STATED EXERCISE: Repeat everything in the material exactly.
____ RECORDS FOR THE TASK
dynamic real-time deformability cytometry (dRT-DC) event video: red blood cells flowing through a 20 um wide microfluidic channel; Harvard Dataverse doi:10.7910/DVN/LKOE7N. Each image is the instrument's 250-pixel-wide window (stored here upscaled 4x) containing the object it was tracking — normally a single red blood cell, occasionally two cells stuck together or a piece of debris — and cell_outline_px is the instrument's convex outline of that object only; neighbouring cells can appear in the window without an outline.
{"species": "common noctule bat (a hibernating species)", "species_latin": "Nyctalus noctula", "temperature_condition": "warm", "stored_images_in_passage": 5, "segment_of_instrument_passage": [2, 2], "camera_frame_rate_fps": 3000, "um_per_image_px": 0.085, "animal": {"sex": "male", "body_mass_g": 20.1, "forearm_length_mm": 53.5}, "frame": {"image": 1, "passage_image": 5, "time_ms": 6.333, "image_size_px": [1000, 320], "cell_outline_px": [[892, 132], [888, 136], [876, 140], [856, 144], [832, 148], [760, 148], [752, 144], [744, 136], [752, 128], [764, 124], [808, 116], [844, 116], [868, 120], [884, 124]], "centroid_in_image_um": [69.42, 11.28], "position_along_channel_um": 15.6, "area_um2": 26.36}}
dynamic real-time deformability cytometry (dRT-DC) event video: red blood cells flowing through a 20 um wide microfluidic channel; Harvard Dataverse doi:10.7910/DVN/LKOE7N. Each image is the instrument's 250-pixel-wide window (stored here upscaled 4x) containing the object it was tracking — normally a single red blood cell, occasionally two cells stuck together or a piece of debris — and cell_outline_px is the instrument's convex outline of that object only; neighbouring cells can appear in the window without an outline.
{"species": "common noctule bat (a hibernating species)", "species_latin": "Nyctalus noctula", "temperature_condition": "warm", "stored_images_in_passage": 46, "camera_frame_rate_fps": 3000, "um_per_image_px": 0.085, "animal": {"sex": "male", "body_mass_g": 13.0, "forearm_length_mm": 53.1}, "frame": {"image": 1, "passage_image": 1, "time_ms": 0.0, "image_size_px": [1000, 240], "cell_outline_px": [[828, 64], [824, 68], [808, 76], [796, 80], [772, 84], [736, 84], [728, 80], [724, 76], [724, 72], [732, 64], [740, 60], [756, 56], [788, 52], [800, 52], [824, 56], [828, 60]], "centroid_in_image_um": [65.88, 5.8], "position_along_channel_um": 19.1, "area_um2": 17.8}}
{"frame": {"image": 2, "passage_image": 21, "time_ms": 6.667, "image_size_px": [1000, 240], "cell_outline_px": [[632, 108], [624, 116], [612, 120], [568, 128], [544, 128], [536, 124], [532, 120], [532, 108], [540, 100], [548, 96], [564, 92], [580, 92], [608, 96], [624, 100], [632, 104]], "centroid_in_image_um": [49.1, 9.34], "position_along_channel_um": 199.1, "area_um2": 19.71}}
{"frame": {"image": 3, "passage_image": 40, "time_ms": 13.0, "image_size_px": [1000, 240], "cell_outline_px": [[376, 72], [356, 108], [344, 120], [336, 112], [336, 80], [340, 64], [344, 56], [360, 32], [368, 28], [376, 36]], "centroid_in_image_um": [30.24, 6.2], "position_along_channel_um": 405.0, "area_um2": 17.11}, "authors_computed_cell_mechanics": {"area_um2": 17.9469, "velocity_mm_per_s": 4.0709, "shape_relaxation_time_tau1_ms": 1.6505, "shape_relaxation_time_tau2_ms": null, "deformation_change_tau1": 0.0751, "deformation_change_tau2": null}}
________
WORKED ANSWER:
dynamic real-time deformability cytometry (dRT-DC) event video: red blood cells flowing through a 20 um wide microfluidic channel; Harvard Dataverse doi:10.7910/DVN/LKOE7N. Each image is the instrument's 250-pixel-wide window (stored here upscaled 4x) containing the object it was tracking — normally a single red blood cell, occasionally two cells stuck together or a piece of debris — and cell_outline_px is the instrument's convex outline of that object only; neighbouring cells can appear in the window without an outline.
{"species": "common noctule bat (a hibernating species)", "species_latin": "Nyctalus noctula", "temperature_condition": "warm", "stored_images_in_passage": 5, "segment_of_instrument_passage": [2, 2], "camera_frame_rate_fps": 3000, "um_per_image_px": 0.085, "animal": {"sex": "male", "body_mass_g": 20.1, "forearm_length_mm": 53.5}, "frame": {"image": 1, "passage_image": 5, "time_ms": 6.333, "image_size_px": [1000, 320], "cell_outline_px": [[892, 132], [888, 136], [876, 140], [856, 144], [832, 148], [760, 148], [752, 144], [744, 136], [752, 128], [764, 124], [808, 116], [844, 116], [868, 120], [884, 124]], "centroid_in_image_um": [69.42, 11.28], "position_along_channel_um": 15.6, "area_um2": 26.36}}
dynamic real-time deformability cytometry (dRT-DC) event video: red blood cells flowing through a 20 um wide microfluidic channel; Harvard Dataverse doi:10.7910/DVN/LKOE7N. Each image is the instrument's 250-pixel-wide window (stored here upscaled 4x) containing the object it was tracking — normally a single red blood cell, occasionally two cells stuck together or a piece of debris — and cell_outline_px is the instrument's convex outline of that object only; neighbouring cells can appear in the window without an outline.
{"species": "common noctule bat (a hibernating species)", "species_latin": "Nyctalus noctula", "temperature_condition": "warm", "stored_images_in_passage": 46, "camera_frame_rate_fps": 3000, "um_per_image_px": 0.085, "animal": {"sex": "male", "body_mass_g": 13.0, "forearm_length_mm": 53.1}, "frame": {"image": 1, "passage_image": 1, "time_ms": 0.0, "image_size_px": [1000, 240], "cell_outline_px": [[828, 64], [824, 68], [808, 76], [796, 80], [772, 84], [736, 84], [728, 80], [724, 76], [724, 72], [732, 64], [740, 60], [756, 56], [788, 52], [800, 52], [824, 56], [828, 60]], "centroid_in_image_um": [65.88, 5.8], "position_along_channel_um": 19.1, "area_um2": 17.8}}
{"frame": {"image": 2, "passage_image": 21, "time_ms": 6.667, "image_size_px": [1000, 240], "cell_outline_px": [[632, 108], [624, 116], [612, 120], [568, 128], [544, 128], [536, 124], [532, 120], [532, 108], [540, 100], [548, 96], [564, 92], [580, 92], [608, 96], [624, 100], [632, 104]], "centroid_in_image_um": [49.1, 9.34], "position_along_channel_um": 199.1, "area_um2": 19.71}}
{"frame": {"image": 3, "passage_image": 40, "time_ms": 13.0, "image_size_px": [1000, 240], "cell_outline_px": [[376, 72], [356, 108], [344, 120], [336, 112], [336, 80], [340, 64], [344, 56], [360, 32], [368, 28], [376, 36]], "centroid_in_image_um": [30.24, 6.2], "position_along_channel_um": 405.0, "area_um2": 17.11}, "authors_computed_cell_mechanics": {"area_um2": 17.9469, "velocity_mm_per_s": 4.0709, "shape_relaxation_time_tau1_ms": 1.6505, "shape_relaxation_time_tau2_ms": null, "deformation_change_tau1": 0.0751, "deformation_change_tau2": null}}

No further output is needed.